**Written instruction:** Copy every line of the data below word for word, but leave out the pictures.

(Data listing)

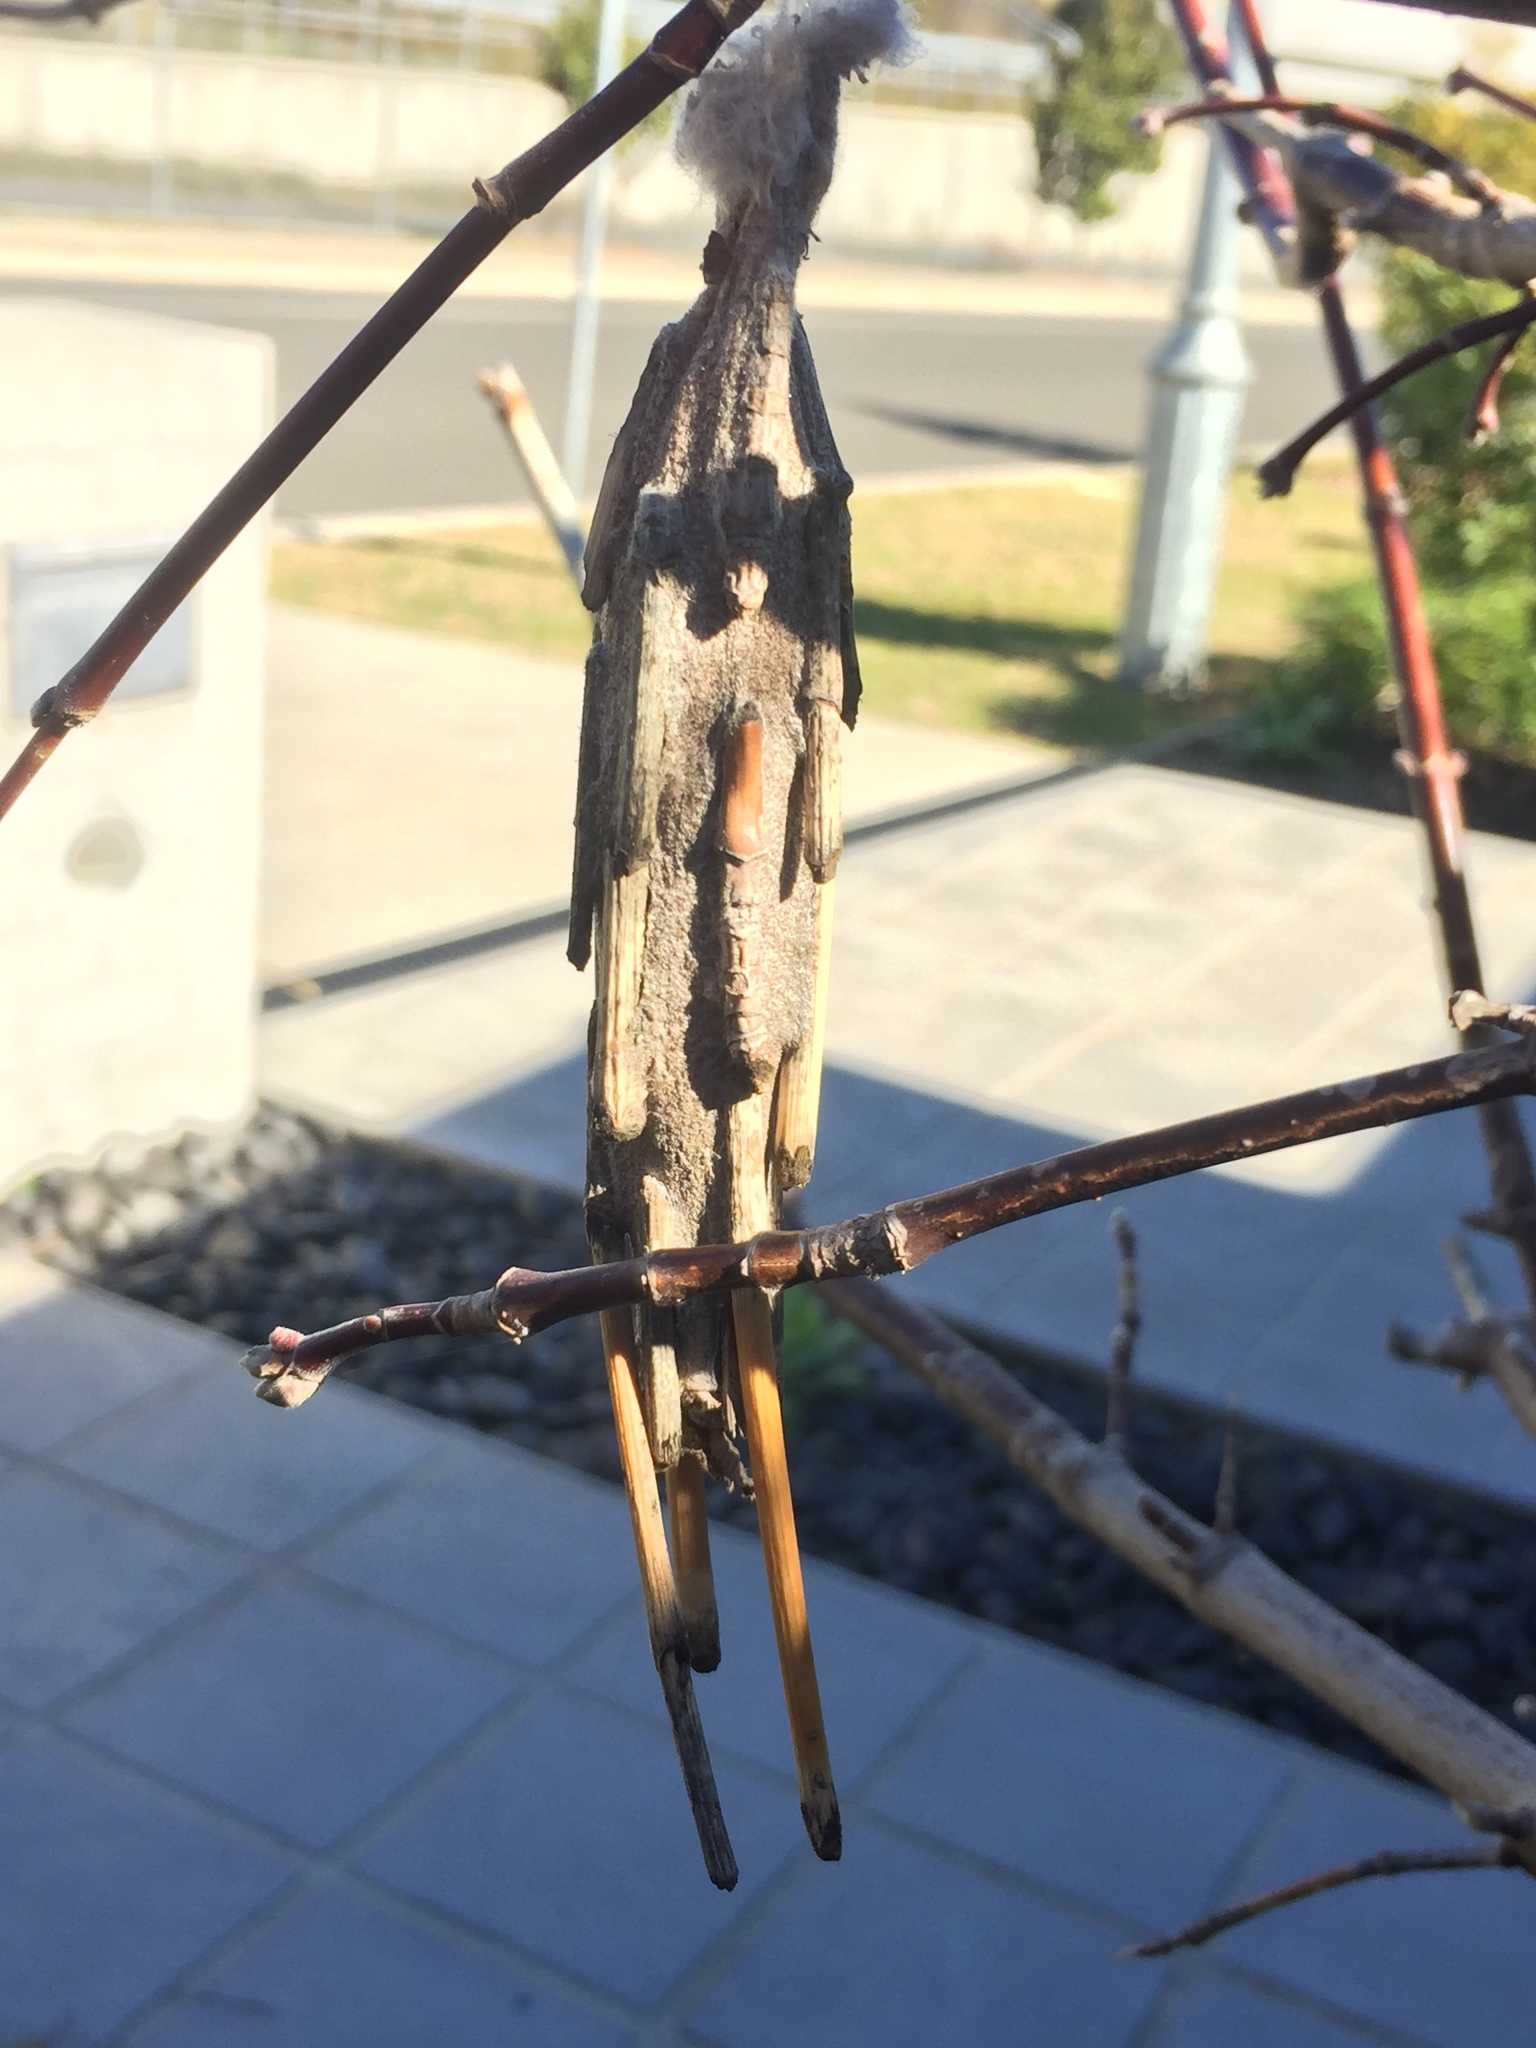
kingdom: Animalia
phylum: Arthropoda
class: Insecta
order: Lepidoptera
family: Psychidae
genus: Metura
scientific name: Metura elongatus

**Result for this exercise:**
kingdom: Animalia
phylum: Arthropoda
class: Insecta
order: Lepidoptera
family: Psychidae
genus: Metura
scientific name: Metura elongatus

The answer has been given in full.